- Text segment -
All data extraction was performed by one reviewer using a pre-piloted form. Articles not published in English (n = 2) were translated using DeepL Translator (available at www.deepl.com/translator). Details on staff training were extracted based on items in the Template for Intervention Description and Replication (TIDieR) checklist [17], a reporting guideline outlining the minimum set of items considered essential for intervention description and replication (e.g. use of theory, duration, mode of delivery). Where multiple training programmes were delivered within a study (e.g. in the form of content, dose, material etc. beyond local adaptation or personalisation), and outcome data were reported for each arm, data was sought and extracted for each arm. Information reported across study publications and outputs was pooled for data extraction. Where discrepancies were identified between study publications/outputs and data were mutually exclusive (e.g. training duration), data reported in the most recent outcome paper were selected. Where data differed but were mutually inclusive (e.g. BCTs), data were treated as cumulative and extracted as such.

Most studies (50/51; 98.0%) failed to report all TIDieR items about the staff training. Lead authors of included articles were contacted. They were requested to check and complete a partially filled TIDieR-based form, and to add any relevant study publications not listed. Authors were given three weeks to respond with a reminder email. Most authors responded (41/50; 82.0%) and 85.1% (39/41) provided additional information.

Data coding, outcome classification and selection

BCT coding

All training content extracted from peer-reviewed publications was compiled for coding, including any information about interventions delivered to staff in control groups. Other study outputs (e.g. websites) were not coded as access was variable between studies. Content was independently coded in duplicate by two reviewers for the presence and absence of BCTs using the BCT Taxonomy Version 1 (BCTTv1) [13]. Coders completed certified training in advance (available at www.bct-taxonomy.com). Only content that aimed to change staff behaviour within school hours and that specifically related to student activity behaviour was coded. Disagreements were resolved through discussion and by referring back to the BCTTv1 guidance (Cohen’s kappa = 0.70).

Assessing and classifying fidelity outcome(s)

To account for differences in fidelity measurement and reporting across studies, we established a structured process (see Additional file 2) to assess, calculate, and classify fidelity outcomes as high (80–100%), medium (50–79%), or low (0–49%) fidelity [25]. All fidelity data was classified by one reviewer. A second reviewer checked all fidelity classifications (low, moderate, high); conflicts were resolved by discussion.

- Data -
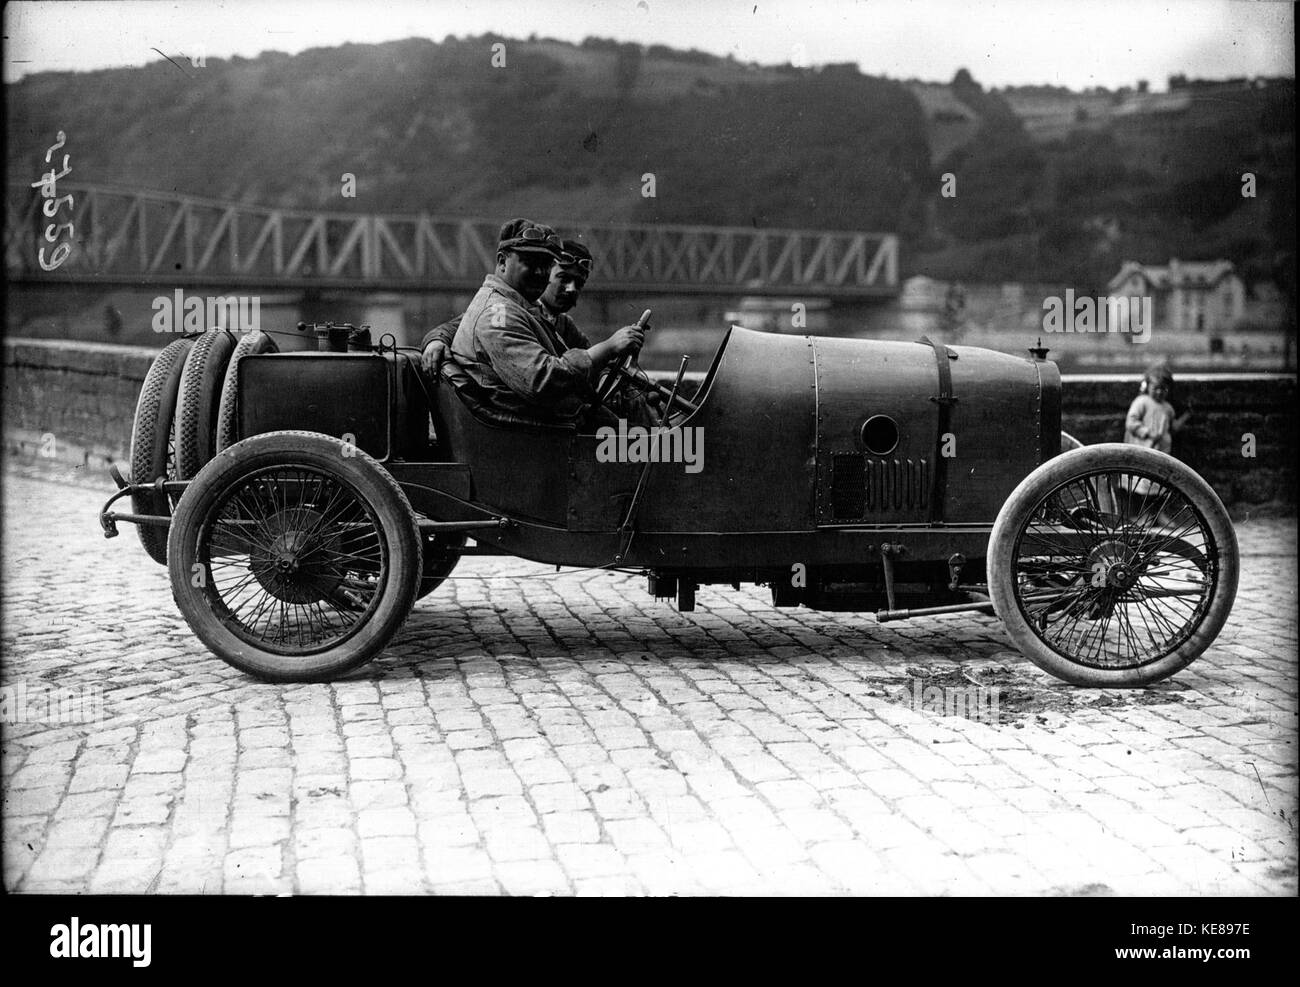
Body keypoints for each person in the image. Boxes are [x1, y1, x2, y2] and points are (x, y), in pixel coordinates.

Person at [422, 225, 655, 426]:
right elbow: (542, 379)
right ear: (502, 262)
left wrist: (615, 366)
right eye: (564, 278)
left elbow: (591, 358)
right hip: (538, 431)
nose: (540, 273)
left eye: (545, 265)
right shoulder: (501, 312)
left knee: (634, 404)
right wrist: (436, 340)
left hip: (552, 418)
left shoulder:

- Work request -
In the methods excerpt, what percentage range is classified as medium fidelity? The lines are not needed for this task.

- Answer space -
50–79%